The following statement specifies text in row to store objects less than 500 bytes inline for the orders table:
EXEC sp_tableoption 'orders', 'text in row' , '500'
The uniqueidentifier datatype is used to generate a globally unique identifier. The datatype does not generate this value; rather, it is used in conjunction with the ROWGUIDCOL property and the NEWID() function. The value generated is guaranteed to be unique across all network computers worldwide. This is useful in situations such as merge replication, in which multiple copies of the same row must be identified as unique across multiple servers.
timestamp generates an 8-byte binary number unique within the database. The primary use of timestamp is to determine row version. Although unique, timestamp is incremented with each insert, or update to a row; it is not a good candidate for a primary key. SQL Server 2000 provides a synonym for timestamp called rowversion. It is recommended that you now use rowversion because timestamp is an ANSI-92 keyword that is synonymous to datetime. Despite what its name implies, the value in a timestamp column has no correlation to an actual date and time when the row was last modified.
Date and time information is stored in the datetime and smalldatetime datatypes. The difference is in the amount of precision and the storage required. Table 12.3 compares the two datatypes.
datetime | smalldatetime | |
---|---|---|
Storage size | 8 bytes | 4 bytes |
Precision | 3/100 second | 1 minute |
Minimum value | Jan. 1, 1753 | Jan. 1, 1990 |
Maximum value | Dec. 31, 9999 | June 6, 2079 |
There are no datatypes in SQL Server that store only a date or only a time. If you insert a date value without a time into a datetime or smalldatetime field, the time will default to midnight on that date:
create table datetest (datecol datetime not null) go insert datetest values ('4/4/66') go select * from datetest
If you specify a time value without a date, the date defaults to January 1, 1900:
insert datetest values ('12:51:35') go select * from datetest
When inputting date values into a datetime or smalldatetime field, the value specified will be a character string containing a datetime value. SQL Server supports a number of different date formats:
monthname dd[,] yy[yy]
dd monthname yy[yy]
yyyy monthname dd
mm/dd/yy[yy]
mm-dd-yy[yy]
mm.dd.yy[yy]
[yy]yymmdd
When U.S. English is the default language, the default date order is month day year (mdy). You can use the SET DATEFORMAT command to change the default date format to something else like mdy or ymd.

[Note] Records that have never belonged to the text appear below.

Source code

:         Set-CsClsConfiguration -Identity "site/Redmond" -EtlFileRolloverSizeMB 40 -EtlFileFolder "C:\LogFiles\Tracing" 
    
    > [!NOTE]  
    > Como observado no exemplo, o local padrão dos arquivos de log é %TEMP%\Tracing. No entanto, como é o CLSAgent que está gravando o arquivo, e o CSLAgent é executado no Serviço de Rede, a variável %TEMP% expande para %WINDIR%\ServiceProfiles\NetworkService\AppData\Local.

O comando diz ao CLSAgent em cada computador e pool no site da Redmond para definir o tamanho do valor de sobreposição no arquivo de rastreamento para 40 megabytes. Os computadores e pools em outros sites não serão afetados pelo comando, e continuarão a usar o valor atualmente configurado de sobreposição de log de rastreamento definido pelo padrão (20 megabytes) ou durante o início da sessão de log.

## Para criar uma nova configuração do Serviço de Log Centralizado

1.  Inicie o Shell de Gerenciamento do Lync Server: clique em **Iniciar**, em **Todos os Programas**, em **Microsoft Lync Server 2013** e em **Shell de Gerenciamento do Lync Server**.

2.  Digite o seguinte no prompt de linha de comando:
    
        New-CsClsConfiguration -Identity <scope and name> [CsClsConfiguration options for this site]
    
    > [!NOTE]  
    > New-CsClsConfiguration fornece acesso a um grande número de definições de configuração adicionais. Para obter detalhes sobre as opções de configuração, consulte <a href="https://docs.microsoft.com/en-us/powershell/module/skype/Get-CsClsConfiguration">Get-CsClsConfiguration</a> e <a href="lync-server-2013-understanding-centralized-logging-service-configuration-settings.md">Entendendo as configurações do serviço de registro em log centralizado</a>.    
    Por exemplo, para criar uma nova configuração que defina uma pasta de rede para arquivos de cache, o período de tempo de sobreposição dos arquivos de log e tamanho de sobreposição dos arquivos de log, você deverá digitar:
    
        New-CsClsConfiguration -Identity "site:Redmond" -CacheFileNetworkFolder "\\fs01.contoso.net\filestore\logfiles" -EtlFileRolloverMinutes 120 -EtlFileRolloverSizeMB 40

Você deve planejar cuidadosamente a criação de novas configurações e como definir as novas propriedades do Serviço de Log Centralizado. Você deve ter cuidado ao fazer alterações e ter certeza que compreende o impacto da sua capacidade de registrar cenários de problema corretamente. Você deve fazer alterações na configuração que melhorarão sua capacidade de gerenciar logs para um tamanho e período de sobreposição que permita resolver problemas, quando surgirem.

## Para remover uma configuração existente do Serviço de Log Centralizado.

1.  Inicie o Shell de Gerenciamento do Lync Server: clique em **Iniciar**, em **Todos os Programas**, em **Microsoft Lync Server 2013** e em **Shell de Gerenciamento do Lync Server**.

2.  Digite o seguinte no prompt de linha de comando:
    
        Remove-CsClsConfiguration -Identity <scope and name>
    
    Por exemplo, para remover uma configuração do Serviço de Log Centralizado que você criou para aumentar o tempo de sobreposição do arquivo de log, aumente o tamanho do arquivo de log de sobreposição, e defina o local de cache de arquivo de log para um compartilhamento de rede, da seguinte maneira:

Time values can be specified using a 12-hour or 24-hour clock as hh[:mm[:ss[: | .]xxx]] [AM | PM].
If you simply want to store on/off or true/false values, you can use the bit datatype. Valid values are 1, 0, or NULL. The bit datatype uses one byte of storage to hold the bit entry. That is not entirely wasteful because if you have multiple bit datatypes, up to 8-bit datatypes can share the same byte.